5 Habits of a Security-Conscious Developer

Given the amount of security breaches that go on everyday, there is hardly any security-conscious developer (or any developer for that matter) that will say that security isn’t important. In fact, even non-developers and coders agree that security is important. But then why is it treated like an afterthought?

As a typical developer, what are the 3 things you are likely to leave for last? Without any hesitation, these would be:

1. Usability
2. Documentation
3. Security

This, in a way, is not some type of inherent failure on your part as a developer. It’s just that we’ve been used to working with a certain kind of flow. Why should I bother about security when I haven’t even made a successful database connection? Or Why stop to sanitise user-submitted data when all I’m trying to do is to get the records successfully submitted to the database?

The last thing we generally think about is security. We often write code with the impression that somehow security is a separate process or feature. But we have to adjust that behaviour and mindset.

As things become increasingly interconnected, web applications accessibility has gone beyond desktop interaction. There’s mobile connections as well behind-the-scene API connections. As a result there are habits that we must adopt to become more security-conscious developers and create more secure applications.

Here are 5 habits of a security-conscious developer:

1. Nothing is 100% Secured.

The only 100% secured application is one that is not yet hosted. And this is not to discourage us or make us loose hope. It’s to tell us to always be on the lookout because as things advance, the ways to hack and crack them also advances.

2. Never Trust User Input

This point cannot be overemphasised. Generally speaking most of the users of your application won’t necessarily be malicious. They would use it the way it was intended to be used. But there are others that would like to probe things out and be adventurous, and with this knowledge in mind you have to leave nothing to chance.

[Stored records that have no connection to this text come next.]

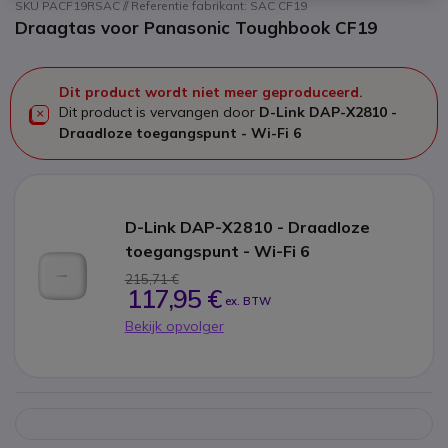
SKU PACF19RSAC // Referentie fabrikant: SAC CF19
Draagtas voor Panasonic Toughbook CF19
Dit product wordt niet meer geproduceerd.
Dit product is vervangen door
D-Link DAP-X2810 -
Draadloze toegangspunt - Wi-Fi 6
D-Link DAP-X2810 - Draadloze
toegangspunt - Wi-Fi 6
215,71 €
117,95 €
ex. BTW
Bekijk opvolger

3. Defense in Depth is The Only Defense

Having layered defenses is much easier to implement (and so much harder to defeat) than a single strong point. This is classic military defensive strategy —create many obstacles and delays to stop or slow an attacker or keep them from reaching anything of value. Although in our context we’re not actually trying to hurt or kill anyone, what we are interested in is redundancy and independent layers. Anyone trying to penetrate one layer or overcome some kind of defensive barrier (authentication system, encryption, and so on) would only be faced with another layer.

4. The Simpler The Code, The Easier it is to Secure.

Having well structured classes and functions makes a code easy to read, easy to understand, and easy to debug. For instance, having a class that validates users’ input means that when something goes wrong with that section of your application, you don’t just begin to scout around. You know exactly where to check.

5. Peer Review is Critical to Security

You can only see and observe so much as a developer, probably because we tend not to be overly critical of ourselves. And we’re not saying having a critical trait is anything of some value, but that when our applications are reviewed by others, they are likely to see what we don’t or can’t and can offer us useful suggestions on how to tie a loose end.

Summary

In conclusion, securing your application is like having a door in your house or even a gate at your entrance. This will generally not stop a thief from coming in, but we don’t just leave the gate open for the thief to walk in unopposed. We have to create layers for an eventual defense.